While South Dakota Gov. Dennis Daugaard, a Republican, mulls signing the legislation, civil liberties groups said they planned to speak out on the potential harm the bill could cause to transgender students. Heather Smith, executive director of the American Civil Liberties Union in South Dakota, noted Tuesday how the bill targets already “vulnerable transgender students” with policies that are patently discriminatory.
“Lawmakers heard from South Dakota parents, teachers, students, school counselors, clergy, and mental health professionals who wrote emails and traveled to Pierre [the capital] from all corners of the state to testify and demonstrate the ways in which this bill does real harm to transgender students,” Smith said in a statement. But because elected representatives have chosen not to listen to constituents most affected by the legislation, “South Dakota stands to lose,” she added.
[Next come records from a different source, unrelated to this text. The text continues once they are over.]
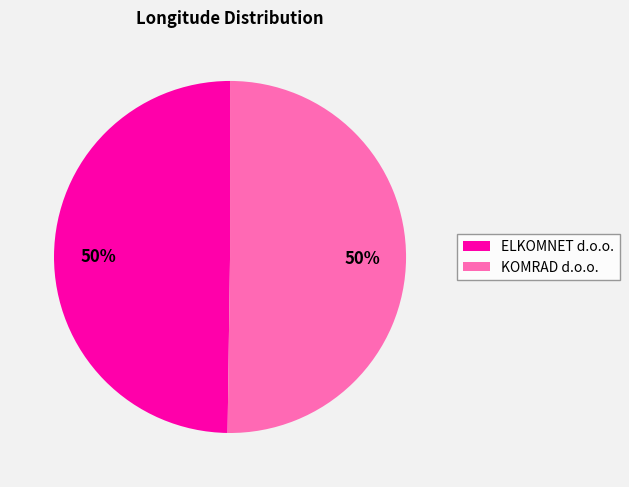

How many segments does this pie chart have?

2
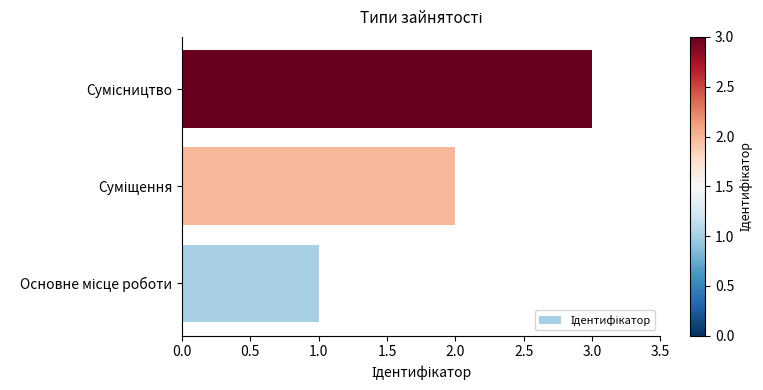

What is the sum of all values?

6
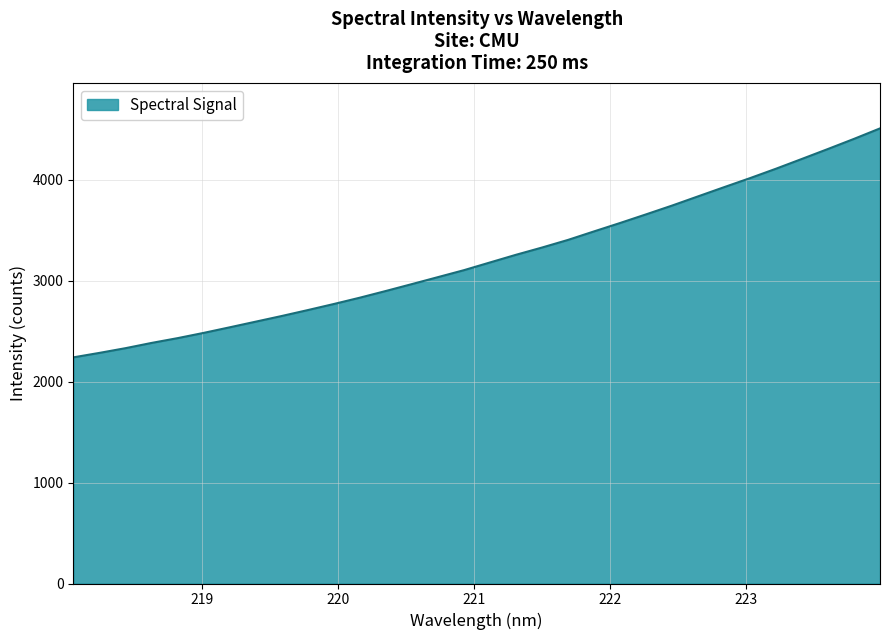

What is the greatest value displayed?

4509.4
The bill stipulates that if a student identifies as transgender and a parent "consents to that assertion in writing," the student can be given separate single-occupancy restrooms, locker rooms and shower facilities. The separate facilities should be a “reasonable accommodation” for transgender students, CNN reports.
Daugaard, who planned to listen to recorded testimony from state Senate and House consideration of the bill before making a decision about signing, has said the measure sounds like a good idea, the Argus Leader reported. Meanwhile, conservative Christian groups have praised the bill.
"This is such the right thing to do to protect all of our students," said Dale Bartscher, spokesman of Family Heritage Alliance Action. "It's a privacy bill; it's a modesty bill. It's sensible, South Dakota common sense."
But members of the transgender community couldn’t disagree with Bartscher more. Rebecca Dodds, parent of a transgender teenager in South Dakota, said her son lived in fear at school because of the lack of supportive policies. The transgender bathroom bill will only make it worse, she said.
“Forcing schools to adhere to a policy that singles out transgender children like my son makes them more likely to experience harassment and violence in school,” Dodds said in a statement released by the ACLU.
Terri Bruce, a transgender South Dakotan, said feelings of isolation have been linked to an increased rate of suicide attempts among transgender teens. “I feel the pain [transgender students] will feel when they are segregated from their peers because some adults are uncomfortable with them,” Bruce said in the ACLU statement. “There will be suicide attempts. And there will come a day when one of those attempts is successful. I don’t think this bill is worth the life of even one child.”